A comparison of measured media literacy with its subjective assessment by the respondents themselves showed that in terms of socio-demographic profile, more men than women, more younger than older people and people who use the Internet more actively are considered to be more media literate. Although some of the respondents (with rather lower measured levels of media literacy) tended to overestimate or underestimate themselves in some cases (rather women and people with higher media literacy), for most people the extent of their knowledge and thinking about media corresponded with the measured values.
“We expected some variation; this is a classic example of cognitive bias. In practice, this means that people who perform poorly in a particular area, for example, tend to significantly overestimate their achievement when compared to others. This is known professionally as the Dunning-Kruger effect,” adds Jan Burianec.
About the research
Media literacy is understood in research as a concept that consists of four key components combining media and digital knowledge, skills and abilities: ■ Access to media technologies and how to use them in everyday life
■ Analysis and evaluation of media messages (critical thinking and reading)
■ Media production: understanding the processes of media production and the actual production of media content
■ Reflection on the functioning of the media and the perception of the role of the media in society (together with the ideas and values associated with the media and its use and products)
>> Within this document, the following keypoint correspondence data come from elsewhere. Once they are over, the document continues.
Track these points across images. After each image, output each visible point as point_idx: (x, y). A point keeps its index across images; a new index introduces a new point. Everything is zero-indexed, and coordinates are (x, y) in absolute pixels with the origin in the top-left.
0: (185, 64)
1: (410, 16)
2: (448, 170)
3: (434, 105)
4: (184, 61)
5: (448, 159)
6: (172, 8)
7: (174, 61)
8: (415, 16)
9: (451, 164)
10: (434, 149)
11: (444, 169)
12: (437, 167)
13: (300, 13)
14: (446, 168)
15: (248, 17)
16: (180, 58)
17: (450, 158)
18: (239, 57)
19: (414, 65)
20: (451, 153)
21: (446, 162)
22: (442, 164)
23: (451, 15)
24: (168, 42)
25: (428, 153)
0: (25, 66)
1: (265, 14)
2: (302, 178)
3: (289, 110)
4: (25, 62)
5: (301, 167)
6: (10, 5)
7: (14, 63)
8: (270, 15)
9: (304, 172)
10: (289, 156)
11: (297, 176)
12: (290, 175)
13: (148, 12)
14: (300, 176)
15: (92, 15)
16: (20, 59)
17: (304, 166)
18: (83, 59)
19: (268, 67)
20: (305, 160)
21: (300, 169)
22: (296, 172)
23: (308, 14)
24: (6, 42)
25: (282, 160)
The research on the population aged 15 years and older was carried out using a questionnaire. For each area, scores (pass/fail, know/not know) were assigned to respondents through scored (knowledge or skill) questions. For a better comparison of the results, the total score by domain was budgeted into a 0-100 index, where 100 is equivalent to the maximum possible score in a given domain, and the minimum 0 is fixed. The research on the population under the age of 15 was conducted through a series of group interviews that took the form of workshops with various activities of a receptive, creative and discussion nature. The data was analyzed qualitatively in the four respective areas.
Passport – population over 15 years of age: The research conducted by STEM/MARK and Palacký University in Olomouc (KMKSŽ) for the Broadcasting Council was carried out by a combination of face-to-face (CAPI) and online interviewing (CAWI) and involved 1240 respondents from the Czech population over 15 years of age. The sample is representative in terms of quota selection by gender, age, education, size of place of residence and region. Data collection took place during September and October 2021.
Passport – population under 15 years of age: Palacký University, Department of Media and Cultural Studies and Journalism for RRTV conducted a series of 90-minute group workshops using the focus group method, involving various thematic and age-appropriate activities (media reception – watching a programme, production – producing one’s own media image, discussion – about media activities, over magazine advertisements or social media profiles). In the 5-7 age group, four group sessions were carried out with 38 children participating, in the 8-10 age group there were also four groups with 32 children and in the 11-14 age group three workshops were organised with 13 teenagers. In total, 83 children from different areas of the country and with different socio-economic backgrounds participated. Data collection took place during June to August 2021.